> What needs to be done
Quote the comment thread on the state and big business verbatim, starting at the words "Like I did say, the" and ending after "a liberal, Matthew.".
Source passage Start Marker
Like I did say, the great irony is that if you are such a supporter of a strong state, you are the ones that are doing most to shore up big business. A genuinely free market is no friend of big business. It needs a government to make it unfree to make their friends rich.
There is no room for such blind bigotry in a liberal, Matthew.
Jock, the line you constantly use “in a state it will *always* be tyrannical for someone” or variants thereof ARE being used by extreme right-wing governemnts, such as the current one, to transfer power away from the ballot box where ordinary people have some chance of control to big coprorations and the City bosses. The FACT is, Jock, that the lines you use HAVE been used to sell us Thatcher, Reagan, Bush, Cameron, Palin and assorted Tea-Party nutters and the like. You may say “no, no, no, that’s not what I want” all you like, but they pick out from what you say what they like, and because whatelse you say that qualifies it really is rather waffly and pie-in-the-sky and you whisper it while shouting out the “evil state” stuff, they can make use of people like you to bolster their credibility. As they have, and that is why we are ruled by them today, and by God Jock, compared to how it was for the likes of me and my family in the 1970s when there was so much more opportunities before the Thatcher cuts and economic turning our country into a playground for the super-rich took so much away, our liberty feels so decreased now. Thanks to the arguments YOU cheer away in support of.
Look, Jock, if it helps, imagine a communist tyranny is about to take over the country. Would that be the best time to shout out “Smash the evil capitalists, up the revolution” lines? And just whisper very quietly “but actually I don’t quite agree with their one-party state ideas actually I have these very neat ideas which will blah-de-blah-de-bla …”? And as the last embers of freedom are being stamped on by the commies and someone says “look, those commies are saying plenty of this ‘smash the capitalist’ stuff, maybe you could stop saying ‘me too’ to that and say a bit more to try and stop them getting their way?” would it be best to answer to that person “Oh no, I’m nothing like them, they’re just state capitalists, now go away you fool and UP THE REVOLUTION, SMASH CAPITALISM and er mumbledy-mumbledy but not quite how they’re doing it, look here’s this 19th century book you could read which shows how I’m completely different from them really, deep down underneath, oh what’s the point, you peasants never understand, UP THE REVOLUTION!”?
Let’s see Matthew, of my last ten blog posts, I have written about Mutualism, new technology intended to free people from tyrannical regimes blocking internet access, how IP laws feather the nests of big media and not artists, the difference between state socialism and individualist anarchism (that both are left with with similar aims but different means), how governments have long sponsored coercion of entire countries, up to and including wars, to promote their corporate cronies’ interests, the British Empire and how fast ruling systems can fall if we have the will, what a true freed market really means (which was written specifically for you incidentally), a similar one about what “profit” is and why it is essential to economic calculation, and how mutual self-help provided doctors for entire communities until the state stepped in to protect their upper middle class trained doctors and banned many of these practices driving up the cost of medical assistance for millions.
So, what you are really saying is that YOU can’t be arsed to look beyond the straplines that you THINK I use monotonously. That’s fine. That’s your prerogative. Remain ignorant if you like. But if that’s what you choose to do, kindly stop misrepresenting me. It’s like a bad smell, every time I write anything. It’s tiresome and ignorant.
Source passage End Marker
Entries provided Start Marker
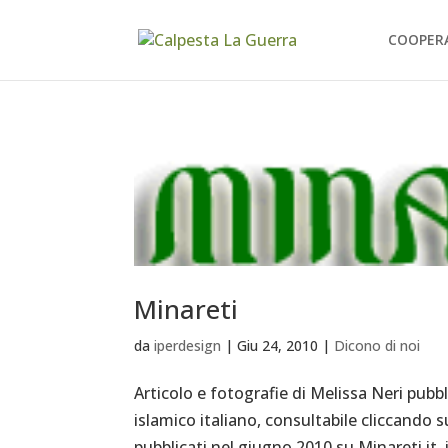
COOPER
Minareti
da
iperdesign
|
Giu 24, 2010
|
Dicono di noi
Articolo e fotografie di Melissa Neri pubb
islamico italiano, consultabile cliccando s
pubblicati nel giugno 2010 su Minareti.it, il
Entries provided End Marker
Entries provided Start Marker
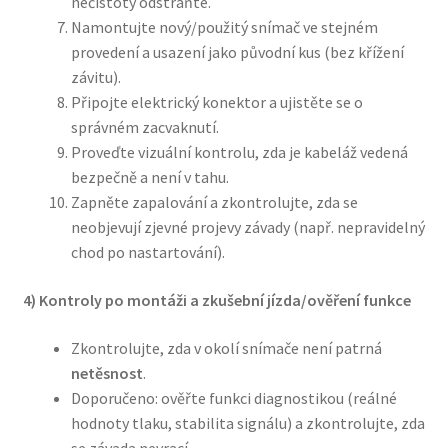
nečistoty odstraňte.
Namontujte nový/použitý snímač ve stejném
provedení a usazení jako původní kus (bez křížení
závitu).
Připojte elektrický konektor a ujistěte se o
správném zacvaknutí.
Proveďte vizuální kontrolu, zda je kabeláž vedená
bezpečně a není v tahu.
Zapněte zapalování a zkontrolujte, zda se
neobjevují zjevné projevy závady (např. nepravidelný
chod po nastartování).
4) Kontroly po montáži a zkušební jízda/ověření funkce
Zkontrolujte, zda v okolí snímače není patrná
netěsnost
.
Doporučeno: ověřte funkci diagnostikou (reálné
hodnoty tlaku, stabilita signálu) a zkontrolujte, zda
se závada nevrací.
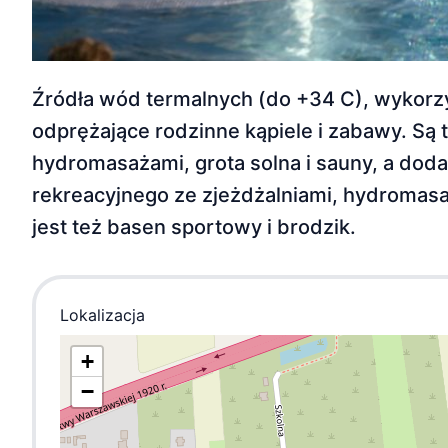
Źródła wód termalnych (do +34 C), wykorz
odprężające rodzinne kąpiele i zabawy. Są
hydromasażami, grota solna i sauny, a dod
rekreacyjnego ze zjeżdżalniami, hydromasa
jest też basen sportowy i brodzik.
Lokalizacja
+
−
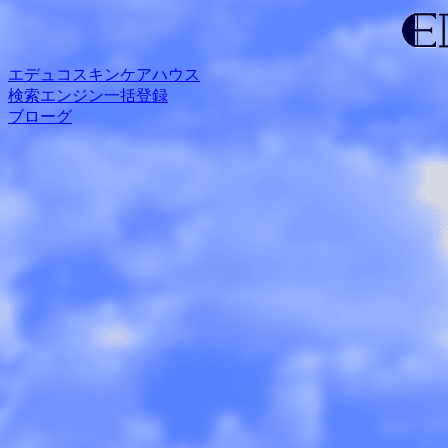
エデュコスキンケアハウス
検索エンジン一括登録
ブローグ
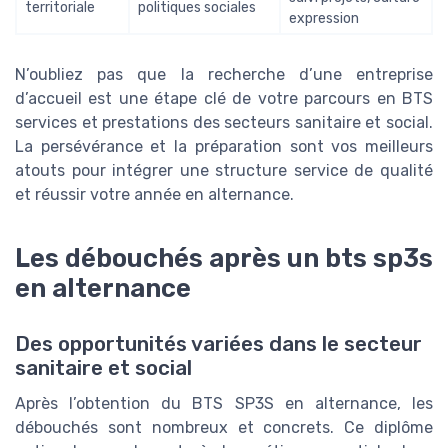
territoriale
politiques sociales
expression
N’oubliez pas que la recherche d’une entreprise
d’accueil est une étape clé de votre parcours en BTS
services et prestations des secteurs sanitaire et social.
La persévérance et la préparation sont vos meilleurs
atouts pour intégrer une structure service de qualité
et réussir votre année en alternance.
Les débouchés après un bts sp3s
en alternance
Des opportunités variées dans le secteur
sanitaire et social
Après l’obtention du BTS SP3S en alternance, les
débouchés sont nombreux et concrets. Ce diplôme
Entries provided End Marker
> Solution to the problem
Like I did say, the great irony is that if you are such a supporter of a strong state, you are the ones that are doing most to shore up big business. A genuinely free market is no friend of big business. It needs a government to make it unfree to make their friends rich.
There is no room for such blind bigotry in a liberal, Matthew.